▶ _REQUIRED ACTION_
Copy the lines below word for word, skipping any image.

▶ _INPUT DATA_
******

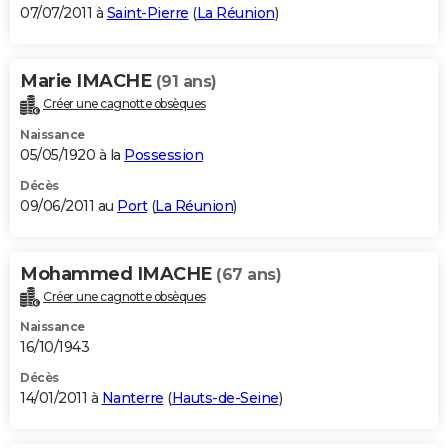
07/07/2011 à
Saint-Pierre
(
La Réunion
)
Marie IMACHE
(91 ans)
Créer une cagnotte obsèques
Naissance
05/05/1920 à la
Possession
Décès
09/06/2011 au
Port
(
La Réunion
)
Mohammed IMACHE
(67 ans)
Créer une cagnotte obsèques
Naissance
16/10/1943
Décès
14/01/2011 à
Nanterre
(
Hauts-de-Seine
)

******

▶ _THE ANSWER_
07/07/2011 à
Saint-Pierre
(
La Réunion
)
Marie IMACHE
(91 ans)
Créer une cagnotte obsèques
Naissance
05/05/1920 à la
Possession
Décès
09/06/2011 au
Port
(
La Réunion
)
Mohammed IMACHE
(67 ans)
Créer une cagnotte obsèques
Naissance
16/10/1943
Décès
14/01/2011 à
Nanterre
(
Hauts-de-Seine
)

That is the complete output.